The Shirts Off Their Backs

Game-Worn Jersey Fanatic Has A Collection For The Ages

 

Eddie Olson is one of those good-hearted souls who would give you the shirt off his back. That is unless it’s a game-worn hockey jersey. Then he’ll guard it like a goalie defends his crease.

When it comes to game-worn jerseys, Olson would rather receive than to give. He’ll take it all – fresh and new or raggedy and worn – under one condition, it’s hung off the shoulder pads of a Colorado Avalanche player who’s lasted at least 200 games. 

The Littleton, Colo., native has a sizable collection, about 200 by his last count. About half of those are Colorado Avalanche jerseys; the rest of the collection is rounded out by a homogenous mixture of other NHL teams, U.S. National and Olympic teams, college clubs and a variety from different leagues. His collection could be bigger but he’s tapered off over the years.

“Right now, I have every player who has ever played at least 200 games for the Colorado Avalanche in my collection, and that’s for good reason,” said Olson, who spent eight years at USA Hockey as the director of internet development. “You have to have a target because this is one of those things that gets out of hand quickly.”

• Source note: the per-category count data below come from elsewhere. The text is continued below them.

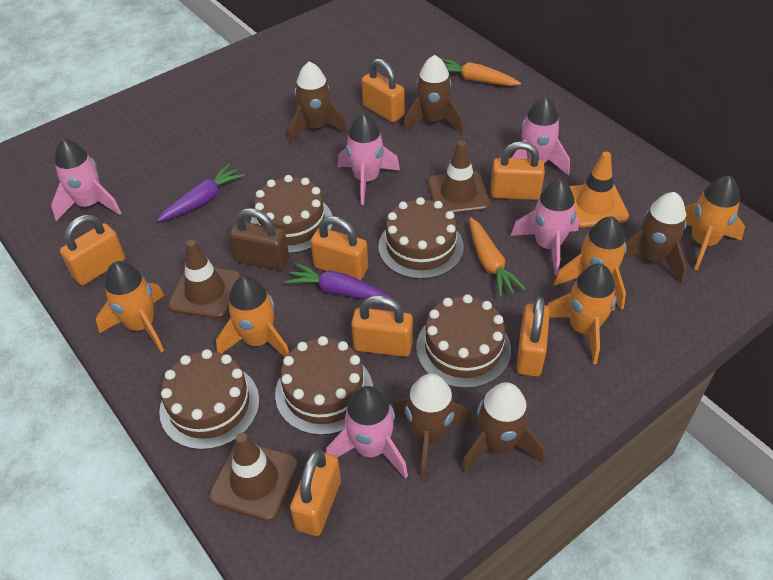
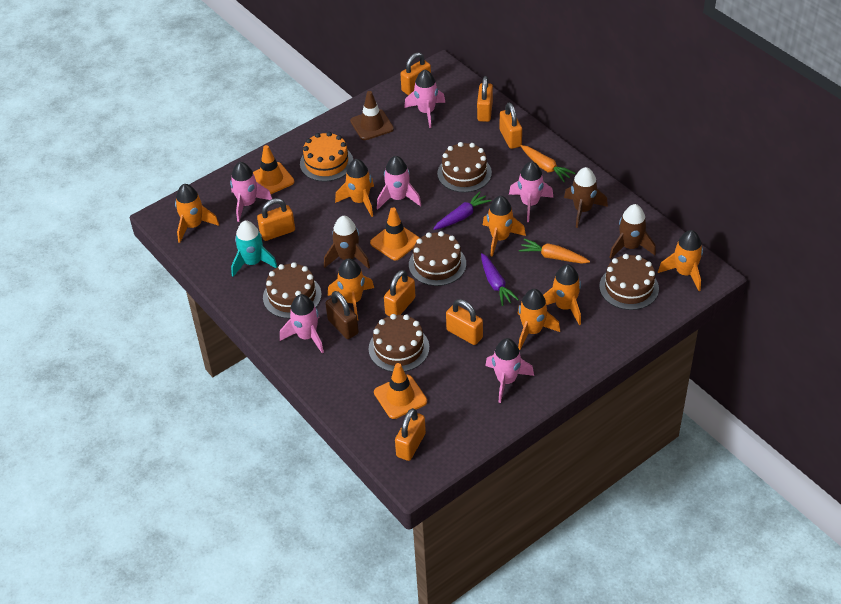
brown rocket: [289,61,349,143] [393,374,473,479] [403,55,463,133] [461,382,545,473] [623,192,687,284] = 5 -> [324,216,370,269] [564,167,608,228] [609,204,656,259] = 3
brown traffic cone: [168,240,241,319] [209,433,299,521] [428,140,490,214] = 3 -> [350,91,394,140] = 1
orange cake: none = 0 -> [300,132,353,182] = 1
orange rocket: [96,261,164,352] [216,276,289,358] [547,264,617,364] [554,217,627,310] [685,176,745,270] = 5 -> [175,184,219,243] [328,258,374,320] [335,159,374,217] [483,196,526,257] [517,289,560,350] [543,264,581,325] [658,230,703,291] = 7
orange traffic cone: [569,152,629,227] = 1 -> [253,145,294,194] [370,208,420,260] [374,363,427,419] = 3
pink rocket: [51,139,122,221] [326,386,408,478] [338,113,400,205] [511,179,579,276] [512,96,570,175] = 5 -> [230,162,272,222] [280,294,324,353] [377,156,421,209] [404,69,445,128] [485,338,534,403] [509,161,554,222] = 6
turquoise rocket: none = 0 -> [231,221,278,277] = 1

In the spirit of Hockey Week Across America, and more specifically “Wear Your Favorite Jersey Day,” Olson will be donning his J.T. Compher Avalanche home jersey from the 2017-18 season. Not only does it have the NHL 100-year patch on the sleeve but it also has great wear throughout, which Olson describes as “a great jersey from a tough USA Hockey guy.”

Olson’s foray into the hobby began before teams figured out there’s money to be made from the shirts off their players’ backs. Even a sweaty sweater of a low-level player can fetch a few hundred dollars in auctions, and there’s no shortage of demand from fans who are looking to share something with their favorite player or collectors eager to fill a hole in their collection.

For Olson, that player was Jan Hejda, who logged 286 games with the Avs between 2011 and 2015, which meant he spent years tracking down a jersey that would make his collection whole again. 

“If a player plays that many games, that’s a guy who really played for the team and wasn’t around for a cup of coffee at the trade deadline,” said Olson, who continues his hockey passion these days as an adult player in Huntsville, Ala. “By the same token, I do have a Ray Bourque jersey in my collection from the year the Avs won the Cup; and he was only around for a little over a season.

“I’ve got all the big names in there but the jerseys I like the best aren’t the ones with big names; they’re the ones that are a really great example of a game worn jersey. Hockey isn’t like other sports; the jerseys are a signature of the way a player plays the game.”

Those “signatures” are what Olson looks for when evaluating jerseys, living by these words: “the more a jersey can speak for itself, the less that someone has to answer the questions about it, the better it is.”

For fighters, the jersey might have popped seams, tears or alterations, like wider sleeves that allow them to get their arms out quicker. For those third- and fourth-line grinders, their sleeves have a lot of damage from working in the corners. Goalie jerseys tend to have puck marks crisscrossing their crest, for obvious reasons.

The 61-year-old has a bunch of those in his collection, including a sweater from the now-defunct Denver Spurs of the WHL, which Olson says is so beat up, if you didn’t know what it was, you wouldn’t use it as an oil rag for your car. He certainly wouldn’t, though, because it’s an important piece of hockey history. 

Even after years of collecting, evaluating and seeing some hockey artifacts up close – like T.J. Oshie’s jersey worn during that thrilling shootout against Russia in the 2014 Olympic Winter Games – it’s those ones with sentimental value that mean the most.

“When you’ve got that much tied up in a collection of used cloth, at some points you start to wonder what I’ve done with my life,” he laughs. “I would get rid of every jersey I have in the collection in order to keep my kids’ youth hockey jerseys.

“Those are the ones where we went through it together; those are the ones that are important to me.”